Прочтя заметку, я тотчас же отправился на передовую.

1

Максимыч!..

Когда я думаю о фронтовых буднях, почему-то непременно вспоминаю этого старого мудрого солдата. Как появился он в минометной роте, не знаю. Похоже, что он служил в ней со дня формирования, потому что совершенно невозможно было представить нашу роту без Гурьяна Максимыча Прибыткова. Можно даже сказать, что Максимыч являлся душой роты, хотя исполнял в ней едва ли не самые скромные обязанности: он был ездовым — этот безропотный страстотерпец военных дорог. Самый высокий свой чин — звание ефрейтора — Максимыч приобрел лишь к концу второго года войны и гордился им несказанно. Любил в связи с этим порассуждать.

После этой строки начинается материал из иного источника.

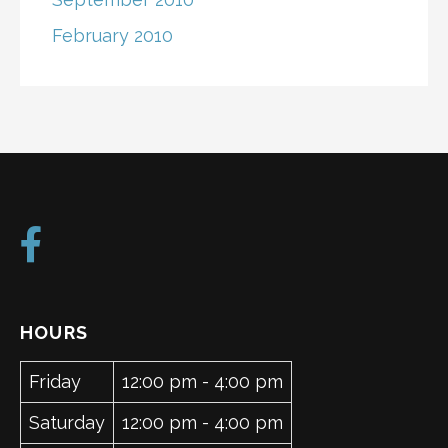
February 2010
HOURS
Friday
12:00 pm - 4:00 pm
Saturday
12:00 pm - 4:00 pm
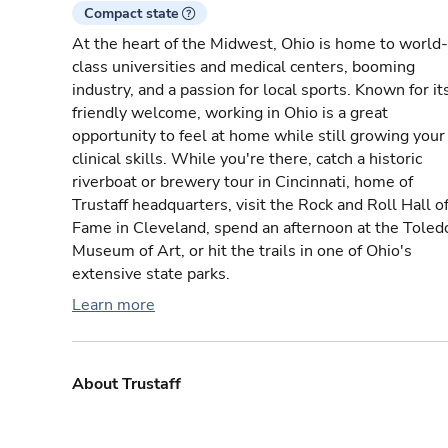
Compact state
At the heart of the Midwest, Ohio is home to world-
class universities and medical centers, booming
industry, and a passion for local sports. Known for it
friendly welcome, working in Ohio is a great
opportunity to feel at home while still growing your
clinical skills. While you're there, catch a historic
riverboat or brewery tour in Cincinnati, home of
Trustaff headquarters, visit the Rock and Roll Hall o
Fame in Cleveland, spend an afternoon at the Toled
Museum of Art, or hit the trails in one of Ohio's
extensive state parks.
Learn more
About Trustaff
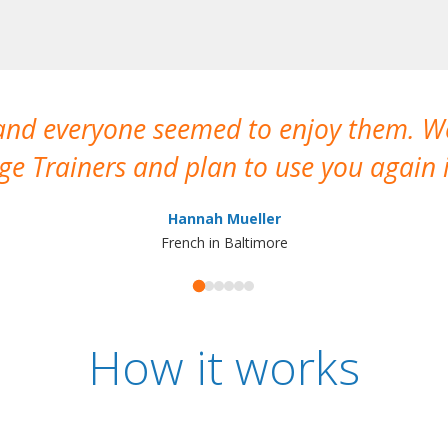
 and everyone seemed to enjoy them. 
e Trainers and plan to use you again i
Hannah Mueller
French in Baltimore
How it works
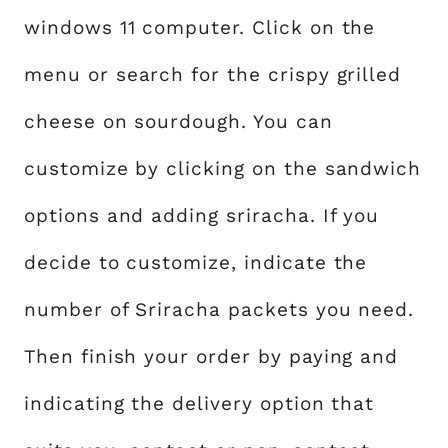
windows 11 computer. Click on the
menu or search for the crispy grilled
cheese on sourdough. You can
customize by clicking on the sandwich
options and adding sriracha. If you
decide to customize, indicate the
number of Sriracha packets you need.
Then finish your order by paying and
indicating the delivery option that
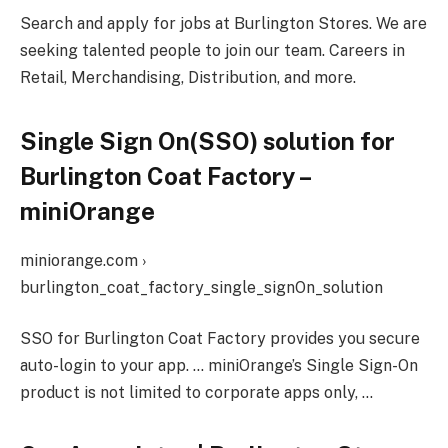
Search and apply for jobs at Burlington Stores. We are
seeking talented people to join our team. Careers in
Retail, Merchandising, Distribution, and more.
Single Sign On(SSO) solution for
Burlington Coat Factory –
miniOrange
miniorange.com ›
burlington_coat_factory_single_signOn_solution
SSO for Burlington Coat Factory provides you secure
auto-login to your app. … miniOrange’s Single Sign-On
product is not limited to corporate apps only, …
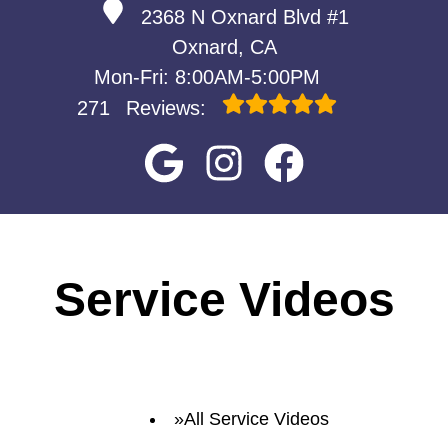
2368 N Oxnard Blvd #1
Oxnard, CA
Mon-Fri: 8:00AM-5:00PM
271
Reviews:
Service Videos
All Service Videos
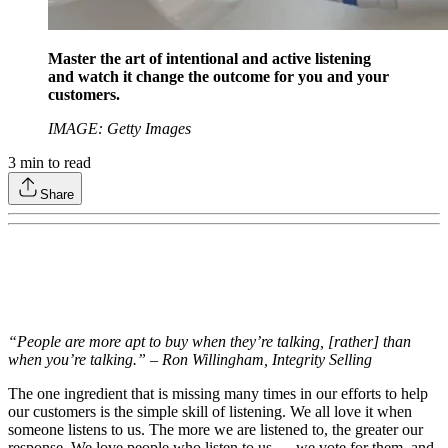
Master the art of intentional and active listening
and watch it change the outcome for you and your
customers.
IMAGE: Getty Images
3
min to read
Share
“People are more apt to buy when they’re talking, [rather] than
when you’re talking.” – Ron Willingham, Integrity Selling
The one ingredient that is missing many times in our efforts to help
our customers is the simple skill of listening. We all love it when
someone listens to us. The more we are listened to, the greater our
response. We love people who listen to us — we vote for them, and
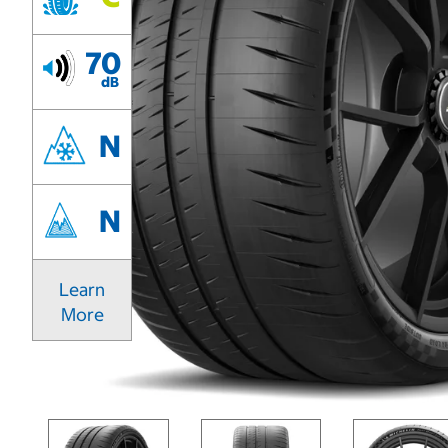
70
dB
N
N
Learn
More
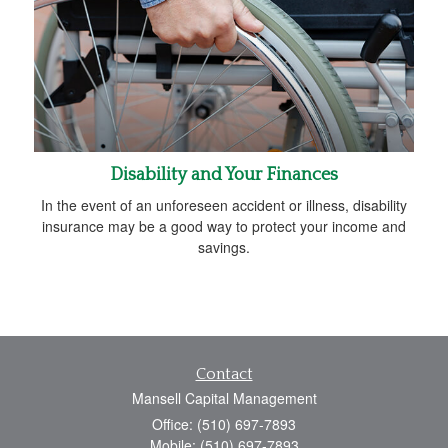
Disability and Your Finances
In the event of an unforeseen accident or illness, disability
insurance may be a good way to protect your income and
savings.
Contact
Mansell Capital Management
Office: (510) 697-7893
Mobile: (510) 697-7893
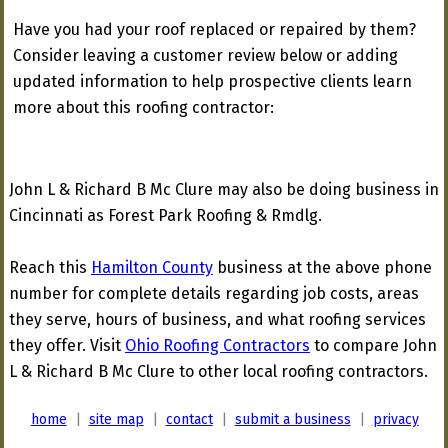
Have you had your roof replaced or repaired by them?
Consider leaving a customer review below or adding
updated information to help prospective clients learn
more about this roofing contractor:
John L & Richard B Mc Clure may also be doing business in
Cincinnati as Forest Park Roofing & Rmdlg.
Reach this
Hamilton County
business at the above phone
number for complete details regarding job costs, areas
they serve, hours of business, and what roofing services
they offer. Visit
Ohio Roofing Contractors
to compare John
L & Richard B Mc Clure to other local roofing contractors.
home
|
site map
|
contact
|
submit a business
|
privacy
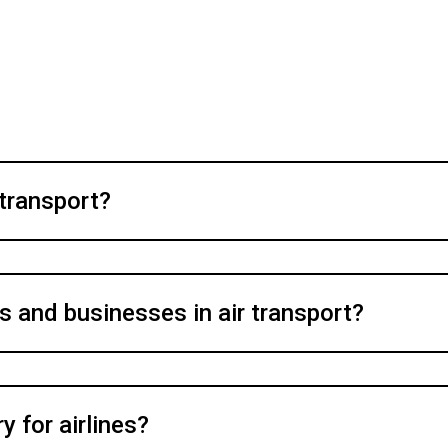
 transport?
s and businesses in air transport?
 for airlines?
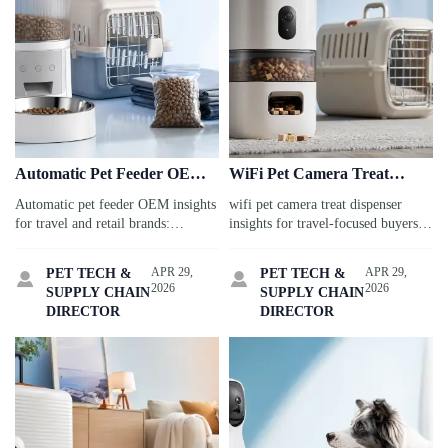
Automatic Pet Feeder OEM:
WiFi Pet Camera Treat
Custom Features Brands Ask
Dispenser: App Stability,
Automatic pet feeder OEM insights
wifi pet camera treat dispenser
for Most
Alerts, and Setup Risks
for travel and retail brands:
insights for travel-focused buyers:
discover the custom features buyers
compare app stability, real-time
request most, from app control to
alerts, setup risks, and security
APR 29,
APR 29,
PET TECH &
PET TECH &


safe materials, and source smarter
factors before you source or buy.
2026
2026
SUPPLY CHAIN
SUPPLY CHAIN
with confidence.
DIRECTOR
DIRECTOR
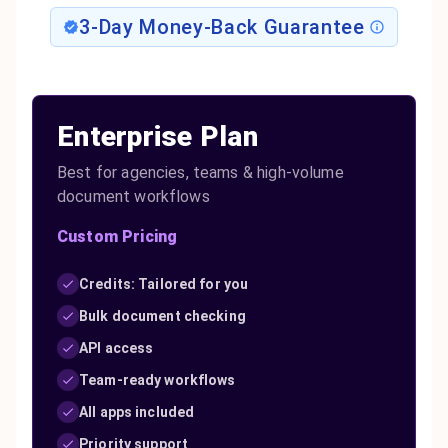
3-Day Money-Back Guarantee
Enterprise Plan
Best for agencies, teams & high-volume
document workflows
Custom Pricing
Credits: Tailored for you
Bulk document checking
API access
Team-ready workflows
All apps included
Priority support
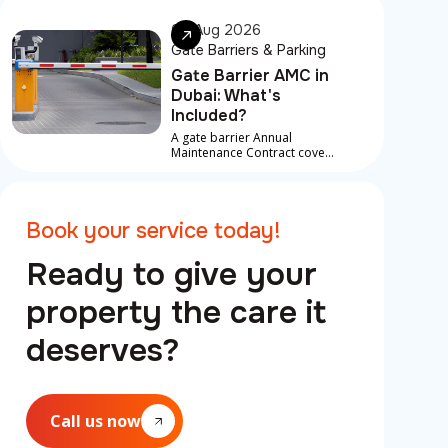
something is developing
underneath
06 Aug 2026
Gate Barriers & Parking
Gate Barrier AMC in
Dubai: What's
Included?
A gate barrier Annual
Maintenance Contract covers
scheduled service visits,
preventive checks, and in
most contracts, priority
response for breakdowns
Book your service today!
between visits
Ready to give your
property the care it
deserves?
Call us now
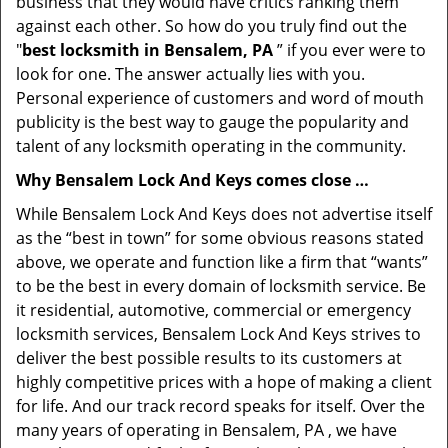
business that they would have critics ranking them
against each other. So how do you truly find out the
"
best locksmith in Bensalem, PA
” if you ever were to
look for one. The answer actually lies with you.
Personal experience of customers and word of mouth
publicity is the best way to gauge the popularity and
talent of any locksmith operating in the community.
Why Bensalem Lock And Keys comes close …
While Bensalem Lock And Keys does not advertise itself
as the “best in town” for some obvious reasons stated
above, we operate and function like a firm that “wants”
to be the best in every domain of locksmith service. Be
it residential, automotive, commercial or emergency
locksmith services, Bensalem Lock And Keys strives to
deliver the best possible results to its customers at
highly competitive prices with a hope of making a client
for life. And our track record speaks for itself. Over the
many years of operating in Bensalem, PA , we have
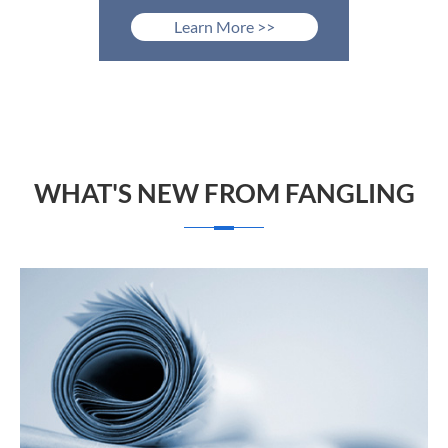
Learn More >>
WHAT'S NEW FROM FANGLING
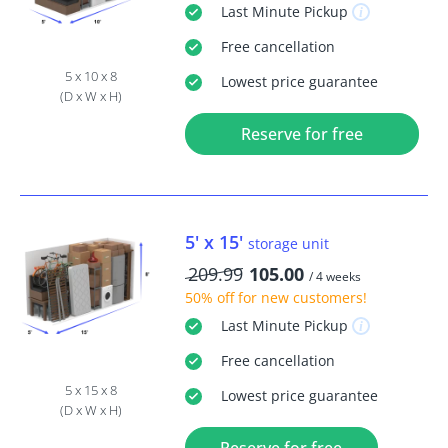
Last Minute
Pickup
Free
cancellation
5 x 10 x 8
Lowest price guarantee
(D x W x H)
Reserve for free
5' x 15'
storage unit
209.99
105.00
/ 4 weeks
50% off
for new customers!
Last Minute
Pickup
Free
cancellation
5 x 15 x 8
Lowest price guarantee
(D x W x H)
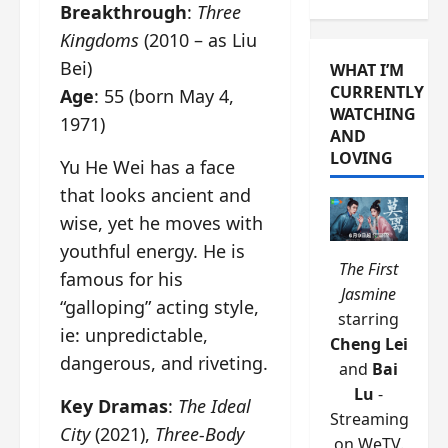
Breakthrough
:
Three
Kingdoms
(2010 – as Liu
Bei)
WHAT I’M
CURRENTLY
Age
: 55 (born May 4,
WATCHING
1971)
AND
LOVING
Yu He Wei has a face
that looks ancient and
wise, yet he moves with
youthful energy. He is
The First
famous for his
Jasmine
“galloping” acting style,
starring
ie: unpredictable,
Cheng Lei
dangerous, and riveting.
and
Bai
Lu
-
Key Dramas
:
The Ideal
Streaming
City
(2021),
Three-Body
on WeTV.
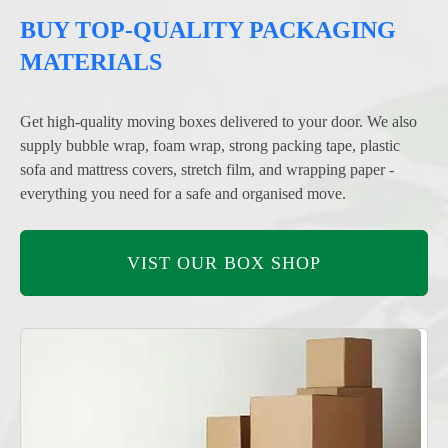
BUY TOP-QUALITY PACKAGING
MATERIALS
Get high-quality moving boxes delivered to your door. We also
supply bubble wrap, foam wrap, strong packing tape, plastic
sofa and mattress covers, stretch film, and wrapping paper -
everything you need for a safe and organised move.
VIST OUR BOX SHOP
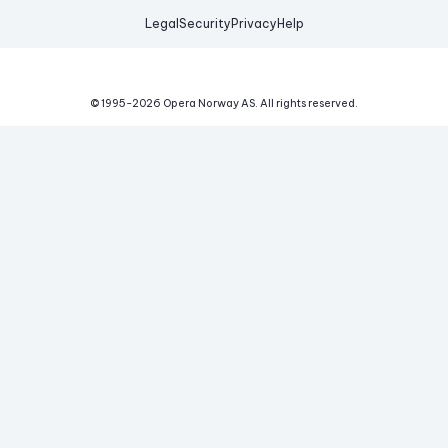
Legal
Security
Privacy
Help
© 1995-
2026
Opera Norway AS.
All rights reserved.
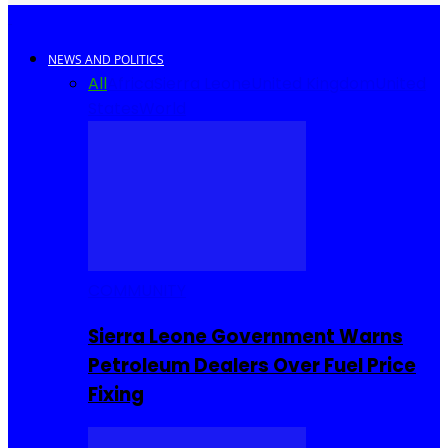
NEWS AND POLITICS
All
Africa
Sierra Leone
United Kingdom
United
States
World
COMMUNITY
Sierra Leone Government Warns
Petroleum Dealers Over Fuel Price
Fixing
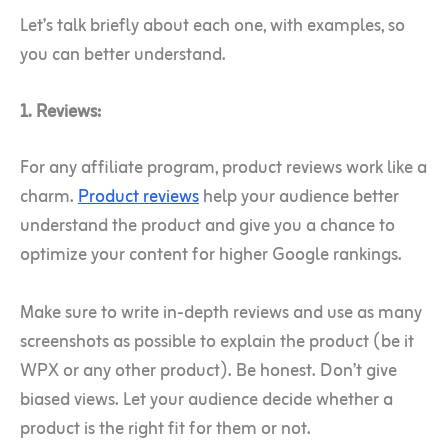
Let’s talk briefly about each one, with examples, so
you can better understand.
1. Reviews:
For any affiliate program, product reviews work like a
charm.
Product reviews
help your audience better
understand the product and give you a chance to
optimize your content for higher Google rankings.
Make sure to write in-depth reviews and use as many
screenshots as possible to explain the product (be it
WPX or any other product). Be honest. Don’t give
biased views. Let your audience decide whether a
product is the right fit for them or not.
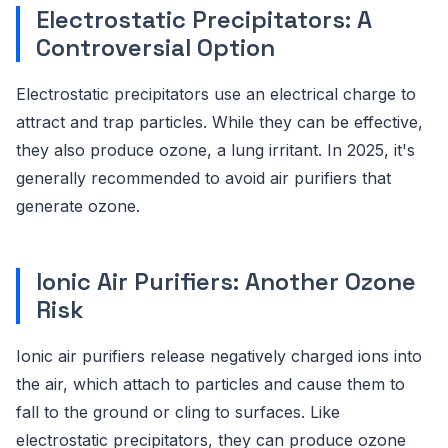
Electrostatic Precipitators: A
Controversial Option
Electrostatic precipitators use an electrical charge to
attract and trap particles. While they can be effective,
they also produce ozone, a lung irritant. In 2025, it's
generally recommended to avoid air purifiers that
generate ozone.
Ionic Air Purifiers: Another Ozone
Risk
Ionic air purifiers release negatively charged ions into
the air, which attach to particles and cause them to
fall to the ground or cling to surfaces. Like
electrostatic precipitators, they can produce ozone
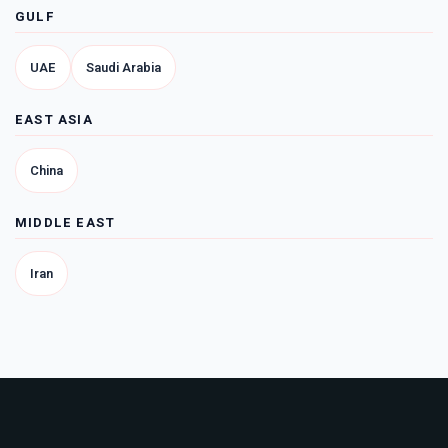
GULF
UAE
Saudi Arabia
EAST ASIA
China
MIDDLE EAST
Iran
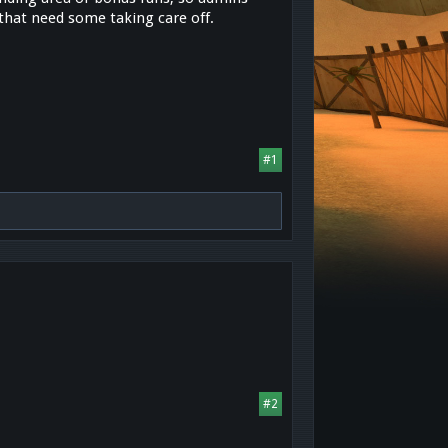
 that need some taking care off.
#1
#2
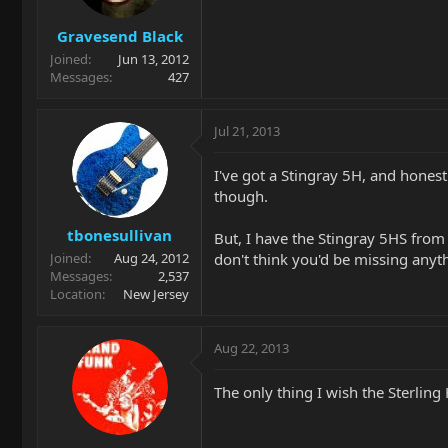
Gravesend Black
Joined
Jun 13, 2012
Messages
427
Jul 21, 2013
I've got a Stingray 5H, and hones
though.
tbonesullivan
But, I have the Stingray 5HS from t
don't think you'd be missing anyth
Joined
Aug 24, 2012
Messages
2,537
Location
New Jersey
Aug 22, 2013
The only thing I wish the Sterling H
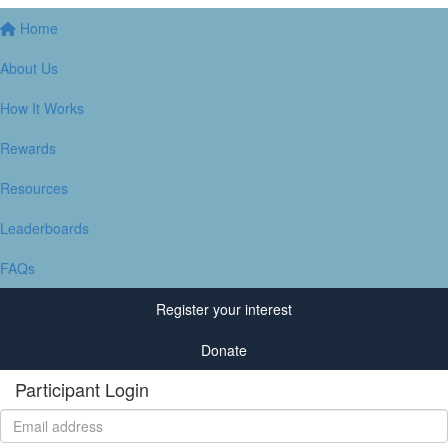
Home
About Us
How It Works
Rewards
Resources
Leaderboards
FAQs
Register your interest
Donate
Participant Login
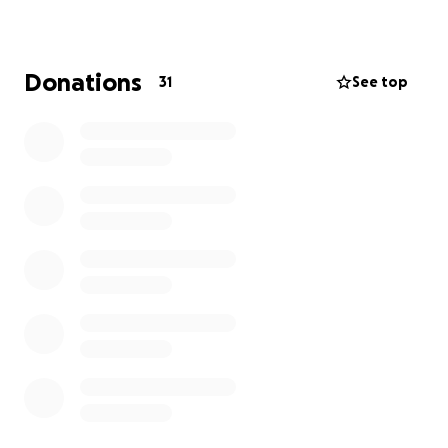
Thank you for standing with the Washington-
Urbano family during this incredibly difficult time.
Donations
31
See top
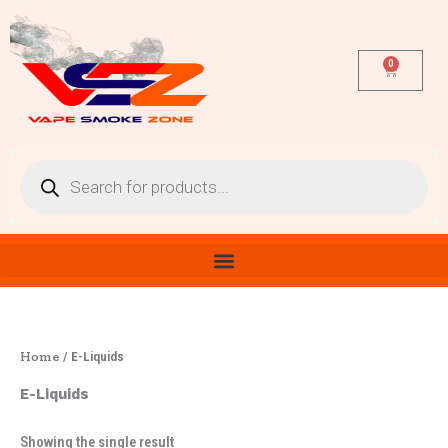
Skip
to
content
0
Cart
Products
search
Home
/ E-Liquids
E-Liquids
Showing the single result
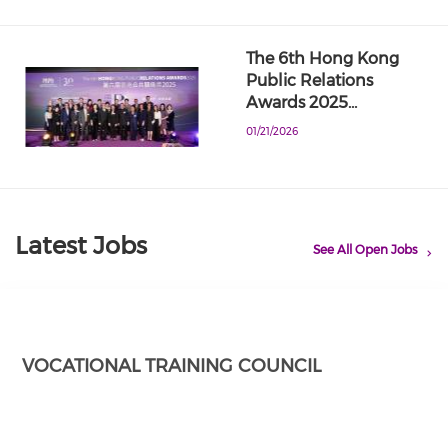
The 6th Hong Kong
Public Relations
Awards 2025…
01/21/2026
Latest Jobs
See All Open Jobs
VOCATIONAL TRAINING COUNCIL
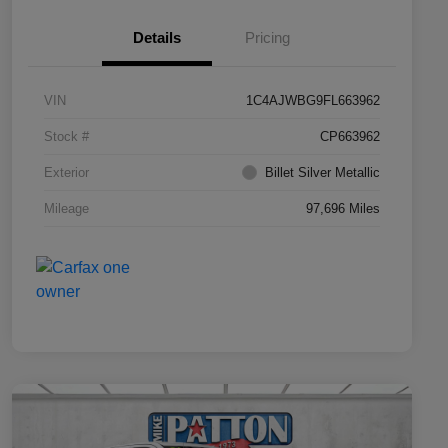
Details
Pricing
VIN
1C4AJWBG9FL663962
Stock #
CP663962
Exterior
Billet Silver Metallic
Mileage
97,696 Miles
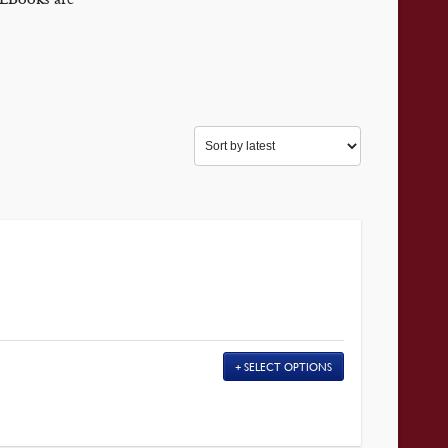
SELECT OPTIONS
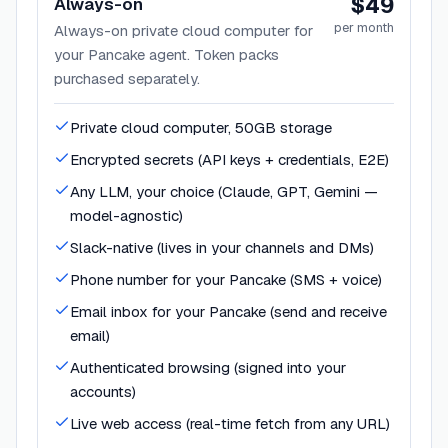
$49
Always-on
per month
Always-on private cloud computer for
your Pancake agent. Token packs
purchased separately.
Private cloud computer, 50GB storage
Encrypted secrets (API keys + credentials, E2E)
Any LLM, your choice (Claude, GPT, Gemini —
model-agnostic)
Slack-native (lives in your channels and DMs)
Phone number for your Pancake (SMS + voice)
Email inbox for your Pancake (send and receive
email)
Authenticated browsing (signed into your
accounts)
Live web access (real-time fetch from any URL)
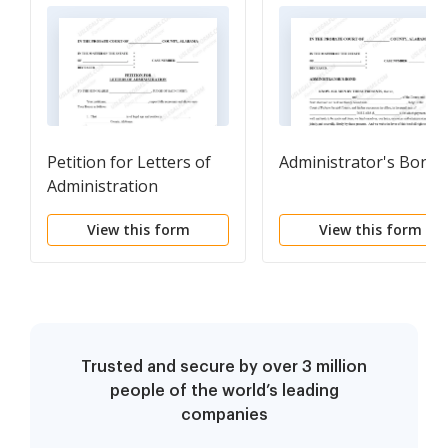
Petition for Letters of
Administrator's Bond
Administration
View this form
View this form
Trusted and secure by over 3 million
people of the world’s leading
companies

— Что такое есть ефрейтор? — важно спрашивал он кого-нибудь из молодых бойцов, делал необходимую в подобных случаях паузу и затем сам же отвечал: — Ефрейтор есть старший солдат. А это, брат, понимать надобно. Старший — стало быть, с него и больше спрашивается. А ты… — И Максимыч сердито умолкал, словно с ним кто-то не соглашался или собирался спорить.

Родом ярославец, он до тоски сердечной любил свою Волгу. Говорил о ней особенно ласково и доверительно. Человек не суеверный, Максимыч готов был приписать матушке Волге любые сверхъестественные силы, утверждал, что все свои богатырские свойства русские люди черпают в ней, Волге.